Une des solutions est donc de multiplier les accords de libre-échange, comme il en est question avec les États-Unis ou le Mercosur, Brésil et Argentine en tête. Certes, mais ces accords sont de plus en plus contestés par la société civile… Quoi qu’on en dise, la mondialisation se poursuit. Elle a permis à 2,5 milliards de personnes sur la planète d’accéder à la classe moyenne et ce chiffre va encore doubler dans les quinze prochaines années. Mais, c’est vrai, les populations sont devenues plus critiques. Nous devons dès lors mieux informer les entreprises sur les conséquences de leurs actes. Il est nécessaire de réduire les effets négatifs de la globalisation, mieux répartir les richesses. Les grands gagnants de la mondialisation furent les classes supérieures et les classes défavorisées, mais pas la classe moyenne. C’est elle, ainsi, qui s’oppose de plus en plus au libre-échange.

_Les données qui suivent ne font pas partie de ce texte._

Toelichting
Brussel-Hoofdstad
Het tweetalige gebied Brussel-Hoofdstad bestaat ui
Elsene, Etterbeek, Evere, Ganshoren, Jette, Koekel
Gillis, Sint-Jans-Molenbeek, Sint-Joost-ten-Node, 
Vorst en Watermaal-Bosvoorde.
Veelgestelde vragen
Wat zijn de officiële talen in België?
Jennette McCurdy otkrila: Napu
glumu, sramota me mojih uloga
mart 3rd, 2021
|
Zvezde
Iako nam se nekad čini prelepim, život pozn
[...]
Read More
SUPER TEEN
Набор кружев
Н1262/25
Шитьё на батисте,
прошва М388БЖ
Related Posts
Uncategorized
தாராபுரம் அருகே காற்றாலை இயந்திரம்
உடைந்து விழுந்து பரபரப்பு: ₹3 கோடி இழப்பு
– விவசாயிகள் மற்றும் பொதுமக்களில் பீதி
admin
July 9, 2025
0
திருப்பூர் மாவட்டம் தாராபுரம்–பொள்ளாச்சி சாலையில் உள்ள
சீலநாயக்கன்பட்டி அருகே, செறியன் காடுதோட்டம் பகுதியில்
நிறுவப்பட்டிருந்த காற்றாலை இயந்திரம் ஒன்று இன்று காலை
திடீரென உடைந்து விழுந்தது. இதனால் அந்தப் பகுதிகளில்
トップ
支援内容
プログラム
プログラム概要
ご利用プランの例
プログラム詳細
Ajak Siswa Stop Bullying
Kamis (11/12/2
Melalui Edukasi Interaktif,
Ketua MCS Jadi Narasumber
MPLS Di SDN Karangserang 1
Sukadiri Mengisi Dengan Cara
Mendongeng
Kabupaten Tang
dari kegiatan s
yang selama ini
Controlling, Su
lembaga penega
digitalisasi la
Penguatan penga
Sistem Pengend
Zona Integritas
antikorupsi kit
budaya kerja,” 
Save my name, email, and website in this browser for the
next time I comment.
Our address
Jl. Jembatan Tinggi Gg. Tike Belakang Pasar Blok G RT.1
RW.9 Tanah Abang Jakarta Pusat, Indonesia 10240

«En 2018, Switzerland Global Enterprise a suivi plus de 5000 PME» Comment votre organisation peut-elle aider nos petites et moyennes entreprises dans ce climat tendu? Nous disposons d’un réseau international de 22 Swiss Business Hubs et de 5 Trade Points sur les cinq continents. Nous les soutenons donc dans leur prospection de nouveaux marchés, nous pouvons leur ouvrir des portes, les mettre en contact avec des partenaires locaux et les informer sur les opportunités existantes, mais également les écueils à éviter. En 2018, S-GE a soutenu 5200 PME dans leurs démarches à l’export ou leur digitalisation, et accompagné plus de 1000 projets d’accès à de nouveaux marchés. En outre, depuis 2008, nous avons pour mission d’inciter les entreprises étrangères à s’implanter en Suisse.
En septembre prochain, vous allez prendre votre retraite après quinze ans à la tête de S-GE. Départ pour un repos bien mérité? (Rires) En aucun cas, même si je vais faire les choses plus tranquillement. Je me laisse le temps de réfléchir à de nouveaux projets où je pourrais valoriser mon expérience professionnelle. Votre successeur est une femme, cadre supérieur chez Novartis. Une remarque? Simone Wyss Fedele est un excellent choix, car c’est une spécialiste des questions économiques internationales. Cet atout sera primordial.